** SOURCE RECORDS follows **

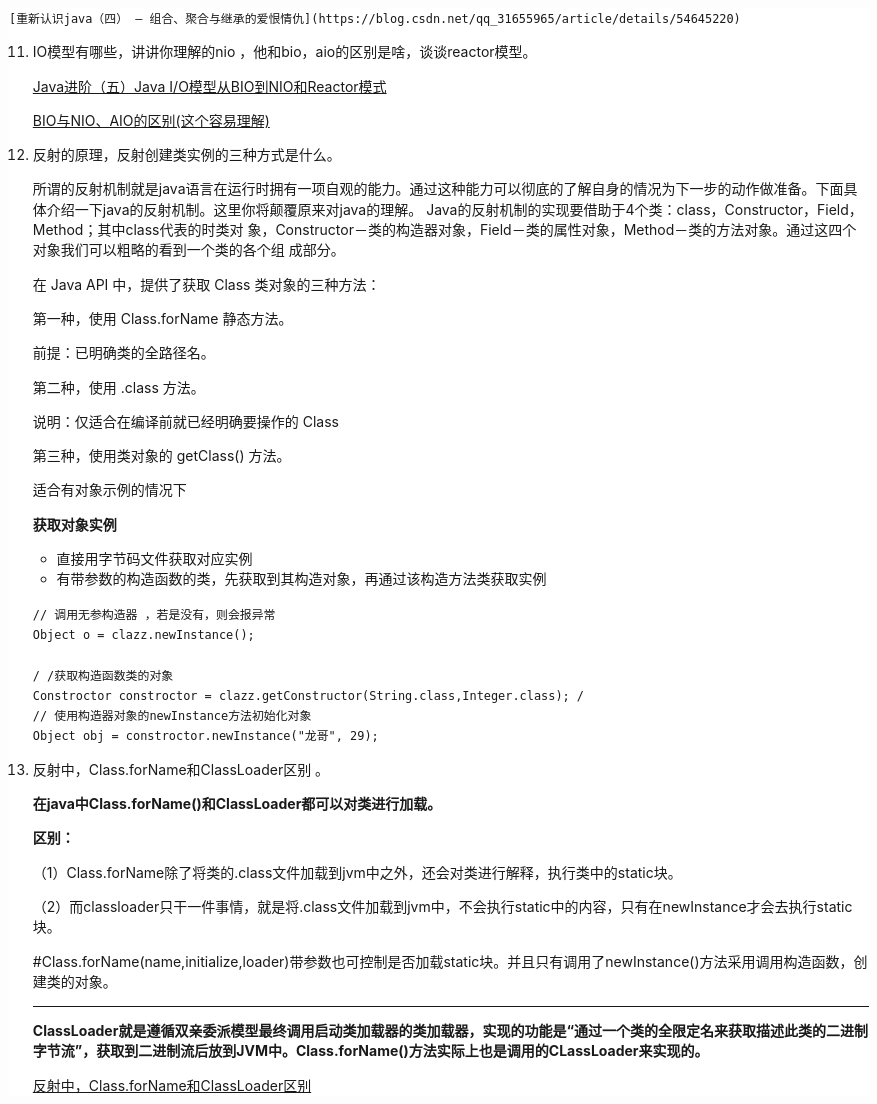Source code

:     [重新认识java（四） — 组合、聚合与继承的爱恨情仇](https://blog.csdn.net/qq_31655965/article/details/54645220)

11. IO模型有哪些，讲讲你理解的nio ，他和bio，aio的区别是啥，谈谈reactor模型。

    [Java进阶（五）Java I/O模型从BIO到NIO和Reactor模式](http://www.jasongj.com/java/nio_reactor/)

    [BIO与NIO、AIO的区别(这个容易理解)](https://blog.csdn.net/skiof007/article/details/52873421)

12. 反射的原理，反射创建类实例的三种方式是什么。

    所谓的反射机制就是java语言在运行时拥有一项自观的能力。通过这种能力可以彻底的了解自身的情况为下一步的动作做准备。下面具体介绍一下java的反射机制。这里你将颠覆原来对java的理解。 Java的反射机制的实现要借助于4个类：class，Constructor，Field，Method；其中class代表的时类对 象，Constructor－类的构造器对象，Field－类的属性对象，Method－类的方法对象。通过这四个对象我们可以粗略的看到一个类的各个组 成部分。

    在 Java API 中，提供了获取 Class 类对象的三种方法：

    第一种，使用 Class.forName 静态方法。

    前提：已明确类的全路径名。

    第二种，使用 .class 方法。

    说明：仅适合在编译前就已经明确要操作的 Class

    第三种，使用类对象的 getClass() 方法。

    适合有对象示例的情况下

    **获取对象实例**

    - 直接用字节码文件获取对应实例
    - 有带参数的构造函数的类，先获取到其构造对象，再通过该构造方法类获取实例

    ```
    // 调用无参构造器 ，若是没有，则会报异常
    Object o = clazz.newInstance();　　
    
    / /获取构造函数类的对象
    Constroctor constroctor = clazz.getConstructor(String.class,Integer.class); /
    // 使用构造器对象的newInstance方法初始化对象
    Object obj = constroctor.newInstance("龙哥", 29); 
    ```

    

13. 反射中，Class.forName和ClassLoader区别 。

    **在java中Class.forName()和ClassLoader都可以对类进行加载。**

    **区别：**

    （1）Class.forName除了将类的.class文件加载到jvm中之外，还会对类进行解释，执行类中的static块。

    （2）而classloader只干一件事情，就是将.class文件加载到jvm中，不会执行static中的内容，只有在newInstance才会去执行static块。

    \#Class.forName(name,initialize,loader)带参数也可控制是否加载static块。并且只有调用了newInstance()方法采用调用构造函数，创建类的对象。

    ------

    **ClassLoader就是遵循双亲委派模型最终调用启动类加载器的类加载器，实现的功能是“通过一个类的全限定名来获取描述此类的二进制字节流”，获取到二进制流后放到JVM中。Class.forName()方法实际上也是调用的CLassLoader来实现的。**

    [反射中，Class.forName和ClassLoader区别](https://www.jianshu.com/p/2dbfec55c987)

** End of SOURCE RECORDS **

__TASK PROMPT__
Scan the data above. Return every line with "article" in it.

__RESULT__
:     [重新认识java（四） — 组合、聚合与继承的爱恨情仇](https://blog.csdn.net/qq_31655965/article/details/54645220)
    [BIO与NIO、AIO的区别(这个容易理解)](https://blog.csdn.net/skiof007/article/details/52873421)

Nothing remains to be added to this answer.